The commission watched a demonstration in the police station of the city. He did not use a chair for his grisly work. Instead, he had a pine box lined with zinc, a good conductor. The box was half-filled with salty water, another good conductor. Each animal to be euthanized had a muzzle placed over its snout and a bare copper bit in its mouth. The animal then stood in the brine, and the switch was thrown on. The result, in trial after trial, was instant death. Dr. Fell told the commission that even a full-grown man would be killed instantly by the amount of power in an ordinary electric light circuit. This, as it turned out, was far from true. But the principal was proved. Electrocution did kill.

After studying all the facts, the commission suggested a special chair be constructed, with a headrest and a footrest for the electrodes. It would cost just fifty dollars to construct and would not be expensive to hook up to the local power supply. Alternatively, the prisons could purchase generators to allow far greater current to be used. The commission suggested three generators be purchased, one for each prison that would be carrying out executions. The chairs would run on the generators, but could use local power as a backup if the generators failed.

One of the controversial recommendations of the commission was that executions should be held in secret, with no press observers. The commission said that this was not to limit the freedom of the press, but rather to prevent the press feeding the “vicious and morbid appetite” of the public.

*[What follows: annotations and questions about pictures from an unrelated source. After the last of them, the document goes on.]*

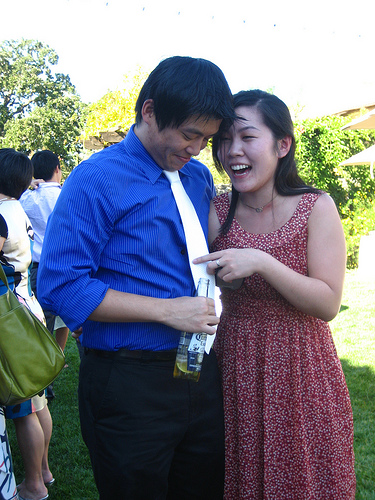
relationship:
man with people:
[99, 95, 218, 277] [192, 88, 345, 499]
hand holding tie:
[216, 249, 258, 284] [183, 208, 204, 261]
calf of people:
[29, 427, 53, 461] [192, 88, 345, 499]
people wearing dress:
[192, 88, 345, 499] [237, 326, 289, 380]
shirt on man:
[103, 197, 167, 285] [99, 95, 218, 277]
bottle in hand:
[184, 319, 209, 356] [216, 249, 258, 284]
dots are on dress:
[274, 245, 299, 256] [237, 326, 289, 380]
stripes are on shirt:
[127, 193, 158, 241] [103, 197, 167, 285]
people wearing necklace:
[192, 88, 345, 499] [242, 197, 271, 226]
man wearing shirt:
[99, 95, 218, 277] [103, 197, 167, 285]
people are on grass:
[25, 252, 300, 348] [344, 324, 372, 347]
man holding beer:
[99, 95, 218, 277] [175, 340, 214, 377]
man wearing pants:
[99, 95, 218, 277] [43, 366, 198, 479]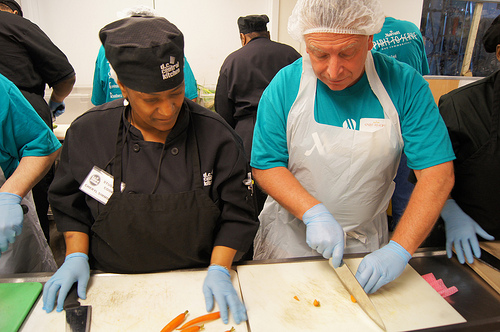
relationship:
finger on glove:
[202, 286, 214, 313] [202, 261, 247, 324]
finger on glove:
[202, 286, 214, 313] [36, 250, 96, 307]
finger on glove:
[202, 286, 214, 313] [299, 200, 349, 266]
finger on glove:
[443, 239, 455, 259] [352, 239, 412, 294]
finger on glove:
[452, 239, 466, 263] [438, 198, 493, 261]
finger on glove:
[443, 239, 455, 259] [428, 193, 497, 268]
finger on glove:
[46, 280, 56, 310] [41, 250, 92, 312]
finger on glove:
[208, 277, 213, 307] [201, 263, 250, 324]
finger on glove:
[330, 239, 349, 267] [299, 200, 349, 266]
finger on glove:
[202, 286, 214, 313] [41, 250, 92, 312]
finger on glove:
[216, 291, 229, 323] [201, 263, 250, 324]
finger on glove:
[202, 286, 214, 313] [198, 261, 249, 326]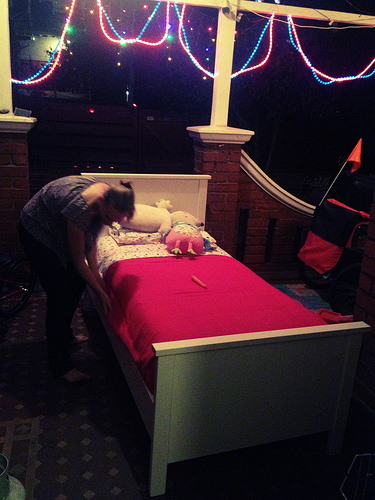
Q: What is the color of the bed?
A: White.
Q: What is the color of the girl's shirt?
A: Blue.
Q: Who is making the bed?
A: A girl.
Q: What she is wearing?
A: Shirt and pants.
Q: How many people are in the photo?
A: One.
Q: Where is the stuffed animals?
A: In the bed.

Early in 1888, Charles T. Saxton, the chair of the Assembly’s Judiciary Committee, brought a bill before the assembly based on the findings of the Gerry Commission. Opposition was surprisingly strong, much of it coming from Catholic politicians. Their objection was not so much to the execution, but to a recommendation from the commission that the bodies of the executed should be buried anonymously in the prison rather than being returned to relatives for Christian burial. In the end, there was a compromise; relatives could ask for Christian burial in a spot of consecrated ground within the prison. After this, the opposition evaporated and the bill passed comfortably. Just eight opposed it when it came to a vote, with eighty-seven in favor. The bill got a rough ride in the Senate, but passed. On June 4, 1888, Governor Hill signed the Electrical Execution Bill into law. It would come into effect at the start of the following year.

The electric chair was now a reality. Everyone waited in anticipation of its first victim. But the details still had to be worked out. The chief detail was how the power would be delivered to the chair. Would the prison service use Edison’s direct current, or the newer alternating current? It was a question that would embroil the nascent electric chair in a commercial war that had nothing to do with the administration of justice.